Somewhere, months after it was supposed to have been delivered and installed, a friend's dishwasher is being held hostage.
OK, as requested, the other side of the card.
Sent just 98 years ago. (Still can't quite make out the signature. Ira? Ida?)
This card was sent from Stockton, Ca, to Mr. Robert Hall in Brewer Maine on Dec. 16, 1919. The postmark even has the time -- 11 am.
I love imagining the moments of recognition as families unpack their ornaments and decorate the tree and for a little minute, everything is as it ever was.
It's the winter solstice today and starting tomorrow, a few seconds at a time, the days will start getting longer. (Fellow Laura Ingalls Wilder fans may recall Pa Ingalls' saying -- when the days begin to lengthen, the cold begins to strengthen. In this time of insane weather, predictions of a 75-degree Christmas day, and a year-round fire season, I can only say fingers crossed.)
Meanwhile, here's a shot of the clouds that surrounded us for a few hours yesterday, whispering of rain but leaving behind not a single drop.
First of all, the puppy is NOT that big. (But she really is that shiny.) Still, with the sloping trail and something that the point-and-shoot did, she looks larger than Walter. Of course I may just be in denial that she's growing up so feel free to ignore the protestations of the person behind the camera.
BUT, and this is definitely true, for some reason whenever the camera comes out, Daisy furrows her forehead and squinches up her face and she looks...not like herself. The late great Maisie also hated having her picture taken so who knows, maybe it's a Lab thing?
ANYway, this was just after sunrise and with the light pouring in, both dogs are having trouble keeping their eyes open. I love how goofy they look.
The northwest corner of Bluffs Park has become quite the gathering place at dusk these days as smoke from the terrible wildfires pushes the sunsets to extremes.
All week long convoys of firefighters from neighboring states have been driving north on PCH. I'm just glad they get to see a scenic bit of coast before heading into the heartbreak of the Thomas Fire inferno.
Here's Miss Daisy just counting down the seconds until it's time to go outside and wrestle with Walt, lick a 4-year-old boy's ear, and (ever hopeful, ever the Labrador) get a treat for her troubles.
Crouched on the horizon where December rain clouds once gathered is a thick band of smoke from the wildfires still burning.
And the sunsets have been just plain eerie.
Head high enough (and deep enough) into the hills and you can escape the sounds on the ground, the cars and voices and chain saws and leaf blowers and talk radio and and and. It's what's above, though, a constant in LA, jets and planes and helicopters and now drones, that robs you of the chance of even an instant without man-made sound.

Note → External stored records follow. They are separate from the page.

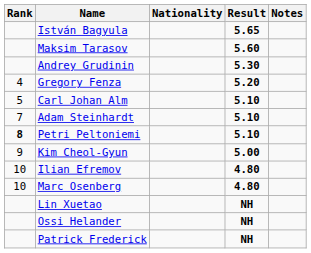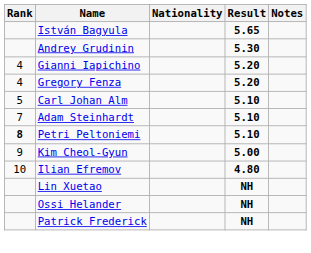- row: Maksim Tarasov | 5.60
+ row: 4 | Gianni Iapichino | 5.20
- row: 10 | Marc Osenberg | 4.80
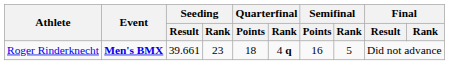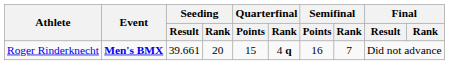Roger Rinderknecht | Seeding / Rank: 23 -> 20
Roger Rinderknecht | Quarterfinal / Points: 18 -> 15
Roger Rinderknecht | Semifinal / Rank: 5 -> 7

But this morning, in the flats of Solstice Canyon, a miracle. The trails, the hills and even the sky, all still, and the silence, you could feel it on your skin.
Just after the sun set last night the winds kicked up, storming down Malibu Canyon in gusts so strong that standing up became a challenge. We were lucky (again) and an hour later all was still, save for the occasional siren screaming up PCH, mutual aid fire fighters racing north.
Homeowners in the Malibu Colony may not be climate change deniers, but buying there takes a certain type of denial nonetheless.
With our most recent living Christmas tree safely planted up at the barn last spring, it was time to find a new candidate to do holiday duty. We always go to Treeland in Woodland Hills, where the selection includes my favorite, Pinus radiata, better known as the Monterey pine.
It's a California central coast native that thrives in the sea breezes. Each January, after the lights and decorations come off, it gets transplanted into a roomier pot. Then it spends the year in a sheltered, semi-shady corner of the garden, hand-watered and, when luck is with us, rained upon.
Last year's tree had served for three Christmas seasons. It was so tall by the third year (a little more than nine feet) that we had to use a ladder reach the top. This year's tree, at just seven feet, feels small by comparison. But it will be beautiful when it comes inside next week and the Christmas things go on and a bit of wilderness transforms the house in these final days of the year.
Fall in the Santa Monica mountains, not the face slap of color you get in the east, but subtle and soulful, a sweet reward for true believers.